That part is solved, but now I can't get to the headers I'm used to anymore :(
I get to see some header data such as Expires, Date, Server and Content-Type and a few other things,
but not for example Client-Date, Client-Peer, X-Meta-MSSmartTagsPreventParsing, X-Meta-Description, and X-Meta-Robots that I do get using LWP to retrieve the same page.
This is all a bit over my head, can someone explain in simple terms? Is there something missing in my script, am I really seeing all the headers served to my script, and/or is this inherent to using IO::Socket::INET?
I also didn't find a way of splitting the headers I do get from the content except using homemade regular expressions..is there a better way, something similar to LWP's
$response->headers_as_string?
my $EOL = "\015\012"; ## a CR LF pair for the server $remote = IO::Socket::INET->new(
Proto => "tcp",
Timeout => "5",
PeerAddr => $host,
PeerPort => "http($port)",
); my $content; if ($remote) {
$remote->autoflush(1);
print ">>flushed>>";
print $remote "GET $document HTTP/1.1" . $EOL;
print $remote "Host: $host" . $EOL;
print $remote
'User-Agent: Mozilla/5.0 Phase One/Bookmark Crawler ( http://collectivemind.sourceforge.net/phase-one.html )'
. $EOL;
print $remote
'Accept: text/xml,application/xml,application/xhtml+xml,text/html;text/plain'
. $EOL;
print $remote "Connection: close" . $EOL;
print $remote "Referer: Bookmark Crawler" . $EOL;
print $remote $EOL;
print $remote $EOL;
print " asked for $document..";
while (<$remote>) {
$content .= $_;
#print
}
close $remote;
print "closed connection";
}
I also didn't find a way of splitting the headers I do get from the content except using
homemade regular expressions..is there a better way, something similar to LWP's
$response->headers_as_string?
Does the robot you created with I0:Socket send the same request as LWP does?

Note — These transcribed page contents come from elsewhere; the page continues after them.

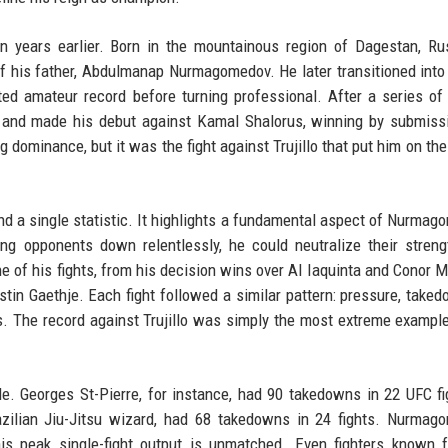
 years earlier. Born in the mountainous region of Dagestan, Ru
of his father, Abdulmanap Nurmagomedov. He later transitioned int
ed amateur record before turning professional. After a series of
2 and made his debut against Kamal Shalorus, winning by submiss
dominance, but it was the fight against Trujillo that put him on th
d a single statistic. It highlights a fundamental aspect of Nurmag
king opponents down relentlessly, he could neutralize their stren
e of his fights, from his decision wins over Al Iaquinta and Conor 
stin Gaethje. Each fight followed a similar pattern: pressure, taked
. The record against Trujillo was simply the most extreme example
le. Georges St-Pierre, for instance, had 90 takedowns in 22 UFC fi
azilian Jiu-Jitsu wizard, had 68 takedowns in 24 fights. Nurmag
is peak single-fight output is unmatched. Even fighters known f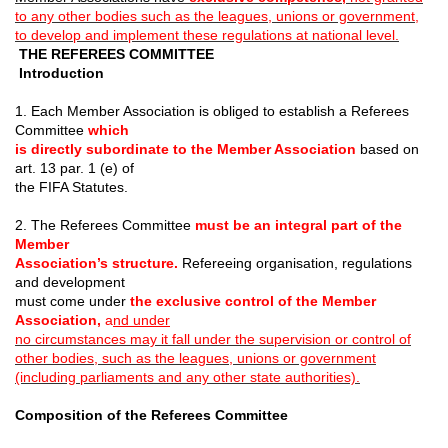
to any other bodies such as the leagues, unions or government,
to develop and implement these regulations at national level.
THE REFEREES COMMITTEE
Introduction
1. Each Member Association is obliged to establish a Referees
Committee
which
is directly subordinate to the Member Association
based on
art. 13 par. 1 (e) of
the FIFA Statutes.
2. The Referees Committee
must be an integral part of the
Member
Association’s structure.
Refereeing organisation, regulations
and development
must come under
the exclusive control of the Member
Association,
a
nd under
no circumstances may it fall under the supervision or control of
other bodies, such as the leagues, unions or government
(including parliaments and any other state authorities).
Composition of the Referees Committee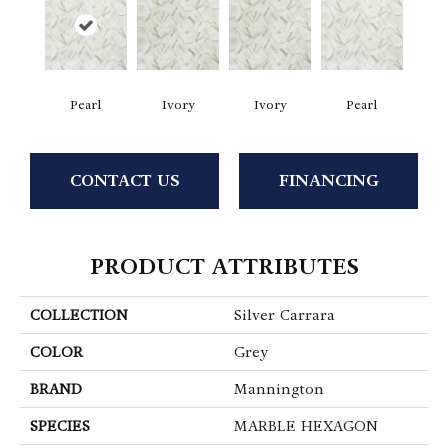
Pearl
Ivory
Ivory
Pearl
CONTACT US
FINANCING
PRODUCT ATTRIBUTES
COLLECTION
Silver Carrara
COLOR
Grey
BRAND
Mannington
SPECIES
MARBLE HEXAGON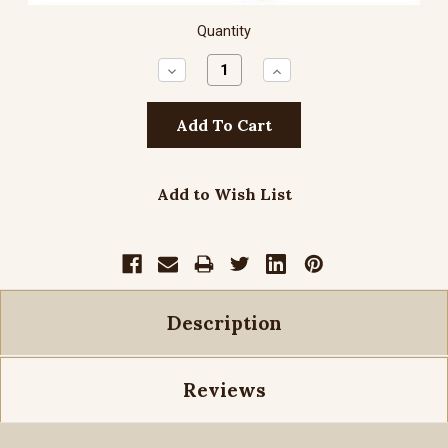
Quantity
Decrease
Increase
Quantity:
Quantity:
Add to Wish List
Description
Reviews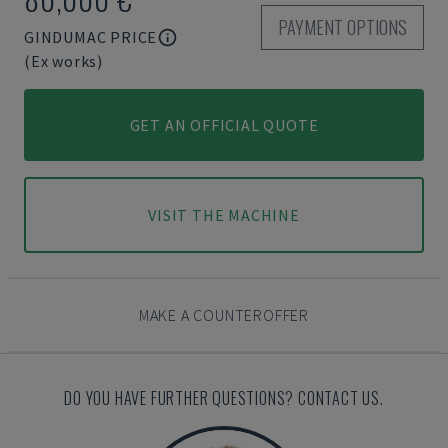
PAYMENT OPTIONS
GINDUMAC PRICE
(Ex works)
GET AN OFFICIAL QUOTE
VISIT THE MACHINE
MAKE A COUNTEROFFER
DO YOU HAVE FURTHER QUESTIONS? CONTACT US.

Eh..I guess not, I didn't realise LWP was actually configuring/shaping my request to be readable by the server. I will have to brush up my knowledge about this header stuff.
Hehe, Littleman..I have to admit I had already found your cool example and used it as a basis..
Now I'm trying to figure out how to retrieve for example the ip address of the machine hosting the page I spider in the same request (Client-Peer) but I couldn't find any syntax examples.
I read somewhere that seeing the headers as part of the content when you retrieve a page may mean the http version was not properly recognised and the server of the page retrieved returns the page as HTTP/0.9 instead of HTTP/1.0 or HTTP/1.1
Could this be happening here and how do I prove I actually got the page using HTTP 1.1?
how do I prove I actually got the page using HTTP 1.1?
Your request is something similiar to this:
GET /thepage/iwant.htm HTTP/1.1
Host: www.domain.com
The response to this request should be something like this:
HTTP/1.0 200 OK
Content-Type: text/html
My experience showed me that it is best to use HTTP/1.0 in combination with the Host header.